All glutathione forms are depleted in blood of obese and type 1 diabetic children.

BACKGROUND: Oxidative stress plays an important role in the pathogenesis of type 1 diabetes (T1D), where an increase in reactive oxygen species may contribute to the initial destruction of β-cells. Accumulating evidence also suggests a role for oxidative stress in obesity, where it may potentiate the development of complications.
OBJECTIVE: To analyze the in vivo homeostasis of glutathione in children with T1D at onset and in children who are obese, to evaluate the systemic content of all glutathione forms (total, reduced, oxidized, and protein-bound glutathione) and the balance among them.
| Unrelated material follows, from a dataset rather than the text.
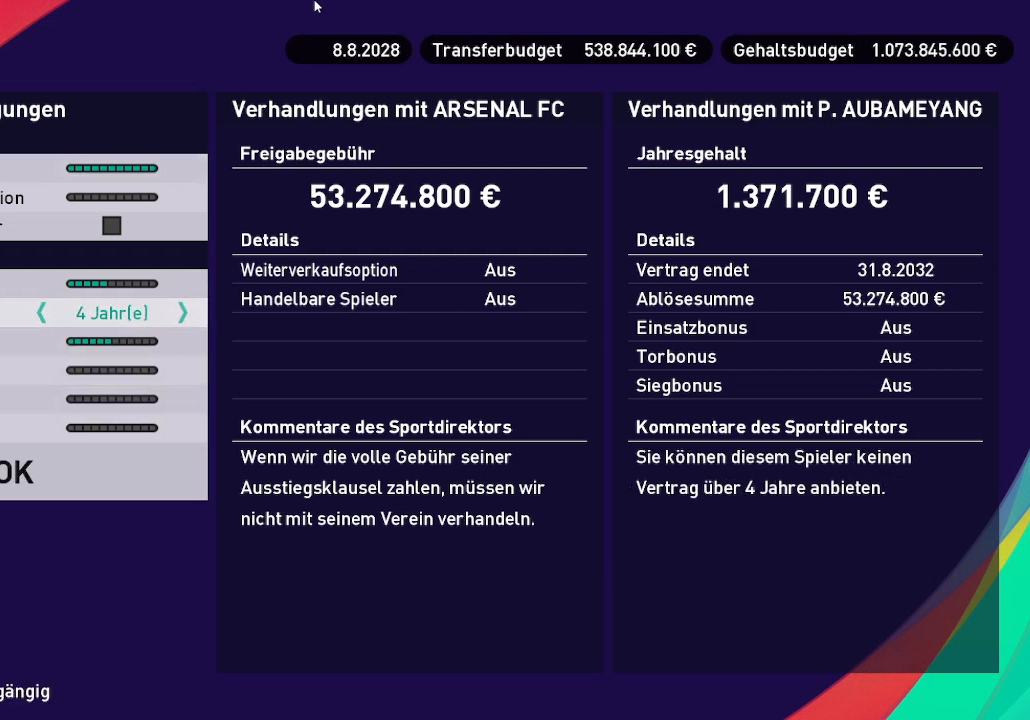
{"buttons": ["DPAD_UP"], "left_stick": "center", "right_stick": "center", "events": [[367, "DPAD_UP", "down"]]}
Moreover, since glutathione bound to hemoglobin is a clinical marker of oxidative stress in human blood, we analyzed glutathionyl-hemoglobin in T1D and in obese children.
SUBJECTS: Children with T1D at onset (n = 30) or obesity (n = 30) at the first observation, and 30 healthy subjects chosen from the children who attended the outpatient clinic for minor problems.
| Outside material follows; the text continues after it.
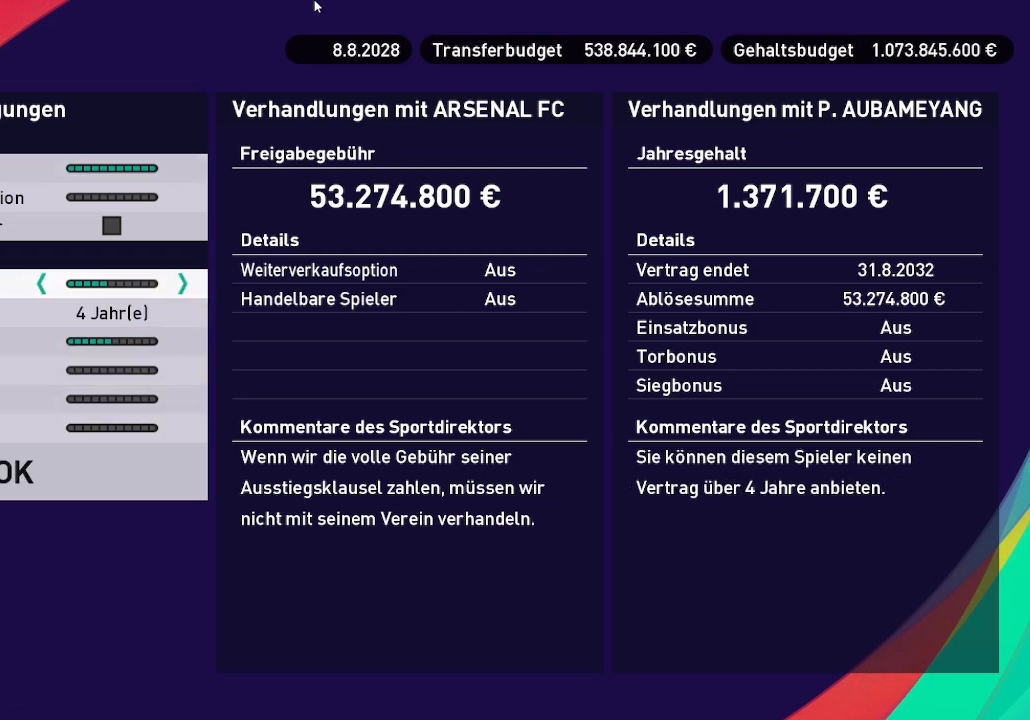
{"buttons": [], "left_stick": "center", "right_stick": "center", "events": [[500, "DPAD_UP", "up"]]}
METHODS: We assessed circulating levels of various glutathione forms by performing reverse-phase high performance liquid chromatography. Glutathionyl-hemoglobin analysis was carried out by cation-exchange chromatography.
RESULTS: In children with T1D and in obese children, we found a significant decrease of all glutathione forms including, for the first time, the content of total glutathione and glutathionylated proteins. The comparison among forms shows no significant imbalance in T1D patients, whereas in obese children it seems to suggest an attempt to rebalance the glutathione system homeostasis.
CONCLUSIONS: Our findings consistently show in vivo evidence of glutathione depletion upon early onset of T1D and in obese children, thus evidencing glutathione as an early marker in these two metabolic conditions.